UEFA’s severest penalties around financial breaches are disqualification from competitions in progress or exclusion from future ones.
UEFA has not yet issued a response to Friday’s developments.
What have Tottenham got to do with all this?
The bans issued to individuals by the court of appeal on Friday relate to Italian football — but the FIGC is petitioning UEFA and FIFA to adopt them across territories.
Tottenham have been seeking clarification on what Paratici’s ban means for them and whether the Football Association (FA) will be obliged to implement it in England.
Paratici was appointed as Tottenham’s managing director of football in June 2021 after 11 years as the chief football officer of Juventus. Tottenham chairman Daniel Levy said at the time that Paratici had “an outstanding track record in assembling competitive squads”.
There is absolutely no suggestion of any wrongdoing by Paratici while he has been working for Tottenham.
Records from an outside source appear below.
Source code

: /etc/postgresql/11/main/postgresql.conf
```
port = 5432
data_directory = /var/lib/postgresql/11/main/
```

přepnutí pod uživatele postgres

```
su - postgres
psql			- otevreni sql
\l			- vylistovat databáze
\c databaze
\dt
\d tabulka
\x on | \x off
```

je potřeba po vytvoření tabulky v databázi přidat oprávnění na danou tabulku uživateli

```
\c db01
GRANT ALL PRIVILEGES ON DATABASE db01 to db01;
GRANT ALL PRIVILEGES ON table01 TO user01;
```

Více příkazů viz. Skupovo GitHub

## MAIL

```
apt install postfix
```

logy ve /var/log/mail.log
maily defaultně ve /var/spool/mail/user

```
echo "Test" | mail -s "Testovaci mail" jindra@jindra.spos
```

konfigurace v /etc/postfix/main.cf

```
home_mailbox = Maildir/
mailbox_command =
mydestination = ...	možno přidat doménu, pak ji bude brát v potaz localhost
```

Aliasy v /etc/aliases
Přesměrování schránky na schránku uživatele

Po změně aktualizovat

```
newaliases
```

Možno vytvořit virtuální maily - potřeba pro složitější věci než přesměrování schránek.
Paratici, like Agnelli, has not made any comment on the investigation or the ruling.
The Athletic posed a series of questions to Tottenham — about the due diligence they performed when hiring Paratici, if there was an assumption he could be cleared, if they will launch an internal investigation as to whether similar practices have taken place at Spurs, and whether Paratici will now be suspended or sacked. They have declined to comment.
FIFA, anticipating an appeal process, has yet to receive an official application that bans be implemented beyond Italy. The FIGC would have to submit one to the governing body’s disciplinary committee under article 66 of its disciplinary code.
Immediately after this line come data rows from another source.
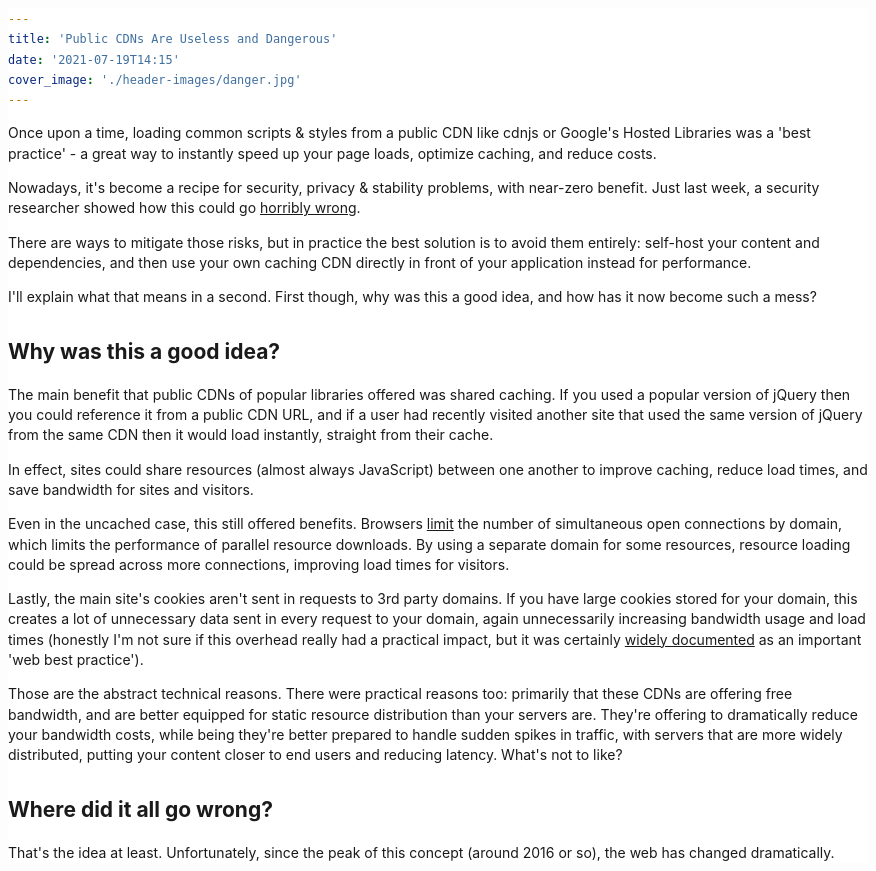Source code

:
 ```yaml
---
title: 'Public CDNs Are Useless and Dangerous'
date: '2021-07-19T14:15'
cover_image: './header-images/danger.jpg'
---
```


Once upon a time, loading common scripts & styles from a public CDN like cdnjs or Google's Hosted Libraries was a 'best practice' - a great way to instantly speed up your page loads, optimize caching, and reduce costs.

Nowadays, it's become a recipe for security, privacy & stability problems, with near-zero benefit. Just last week, a security researcher showed how this could go [horribly wrong](https://blog.ryotak.me/post/cdnjs-remote-code-execution-en/).

There are ways to mitigate those risks, but in practice the best solution is to avoid them entirely: self-host your content and dependencies, and then use your own caching CDN directly in front of your application instead for performance.

I'll explain what that means in a second. First though, why was this a good idea, and how has it now become such a mess?

## Why was this a good idea?

The main benefit that public CDNs of popular libraries offered was shared caching. If you used a popular version of jQuery then you could reference it from a public CDN URL, and if a user had recently visited another site that used the same version of jQuery from the same CDN then it would load instantly, straight from their cache.

In effect, sites could share resources (almost always JavaScript) between one another to improve caching, reduce load times, and save bandwidth for sites and visitors.

Even in the uncached case, this still offered benefits. Browsers [limit](https://stackoverflow.com/a/985704/68051) the number of simultaneous open connections by domain, which limits the performance of parallel resource downloads. By using a separate domain for some resources, resource loading could be spread across more connections, improving load times for visitors.

Lastly, the main site's cookies aren't sent in requests to 3rd party domains. If you have large cookies stored for your domain, this creates a lot of unnecessary data sent in every request to your domain, again unnecessarily increasing bandwidth usage and load times (honestly I'm not sure if this overhead really had a practical impact, but it was certainly [widely documented](https://www.globaldots.com/resources/blog/googles-web-performance-best-practices-3-minimize-request-overhead/) as an important 'web best practice').

Those are the abstract technical reasons. There were practical reasons too: primarily that these CDNs are offering free bandwidth, and are better equipped for static resource distribution than your servers are. They're offering to dramatically reduce your bandwidth costs, while being they're better prepared to handle sudden spikes in traffic, with servers that are more widely distributed, putting your content closer to end users and reducing latency. What's not to like?

## Where did it all go wrong?

That's the idea at least. Unfortunately, since the peak of this concept (around 2016 or so), the web has changed dramatically.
Fabio Paratici, pictured with manager Antonio Conte, was appointed at Tottenham in 2021 (Photo: Getty Images)
Could this affect Tottenham off the field?
This new development throws Tottenham further into turmoil in a stuttering season amid growing fan unrest at ENIC, the company that owns Spurs, and the question of head coach Antonio Conte’s future intensifying as well as potential future investment.
The Athletic took a deep dive last year into the long-term plans of Levy and ENIC, and has reported that representatives from Qatar Sports Investments (QSI) met with Levy to discuss the possibility of investing, although the club denied earlier this month that any talks had taken place over a minority stakes sale.
What is clear is Paratici’s importance at the top of Spurs’ football tree.
His relationships in the game have helped facilitate successful signings and though Levy is still involved in some recruitment operations, he has been a more elusive figure at the training ground, leaving day-to-day football matters to Paratici.
It simply can’t be business as usual for Tottenham.
What happens next?
Juventus must first await those official ruling reasons.
They will have a month to appeal to the Italian Olympic Committee (CONI), the country’s regulating body for sport.
CONI can only rule on whether or not the FIGC and court of appeal followed procedure correctly. If they are found to have done so, the punishment and bans will be upheld.
But this process is separate from the civil case and that first hearing for the Prisma investigation in March will also loom large.
The new Juventus board is a slimmed-down, five-member version, with accountant Gianluca Ferrero replacing Agnelli as chairman, but weighty problems remain and will do so for a while yet.